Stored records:
»»
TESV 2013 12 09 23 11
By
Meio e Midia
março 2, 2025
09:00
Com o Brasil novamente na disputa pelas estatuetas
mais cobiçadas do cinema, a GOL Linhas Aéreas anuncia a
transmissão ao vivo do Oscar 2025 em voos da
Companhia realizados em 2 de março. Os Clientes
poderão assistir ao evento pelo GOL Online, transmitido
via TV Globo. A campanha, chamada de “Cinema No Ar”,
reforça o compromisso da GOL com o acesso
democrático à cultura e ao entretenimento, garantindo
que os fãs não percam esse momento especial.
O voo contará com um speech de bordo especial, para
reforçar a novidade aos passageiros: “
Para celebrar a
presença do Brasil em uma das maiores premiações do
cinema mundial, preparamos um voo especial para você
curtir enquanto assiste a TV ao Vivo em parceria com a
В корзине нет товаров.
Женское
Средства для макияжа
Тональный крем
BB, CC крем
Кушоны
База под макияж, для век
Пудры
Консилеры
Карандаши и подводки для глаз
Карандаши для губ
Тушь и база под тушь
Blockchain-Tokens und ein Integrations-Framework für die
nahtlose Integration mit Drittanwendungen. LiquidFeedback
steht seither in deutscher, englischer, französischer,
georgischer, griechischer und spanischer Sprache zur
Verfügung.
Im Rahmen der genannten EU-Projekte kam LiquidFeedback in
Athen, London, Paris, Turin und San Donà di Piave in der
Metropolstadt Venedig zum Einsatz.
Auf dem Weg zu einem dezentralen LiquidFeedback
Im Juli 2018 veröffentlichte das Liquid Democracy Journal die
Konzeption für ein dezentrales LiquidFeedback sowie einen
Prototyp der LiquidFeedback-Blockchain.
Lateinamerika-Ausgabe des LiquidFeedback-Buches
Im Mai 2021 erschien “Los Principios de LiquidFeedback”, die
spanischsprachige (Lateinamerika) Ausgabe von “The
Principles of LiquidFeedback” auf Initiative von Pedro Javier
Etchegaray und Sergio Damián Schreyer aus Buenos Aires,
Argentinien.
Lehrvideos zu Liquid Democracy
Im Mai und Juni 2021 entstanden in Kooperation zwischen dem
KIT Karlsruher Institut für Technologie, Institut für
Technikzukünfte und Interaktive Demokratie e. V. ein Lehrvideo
««
From the entries above, copy each line that holds "Brasil".

> _Exercise response_:
Com o Brasil novamente na disputa pelas estatuetas
presença do Brasil em uma das maiores premiações do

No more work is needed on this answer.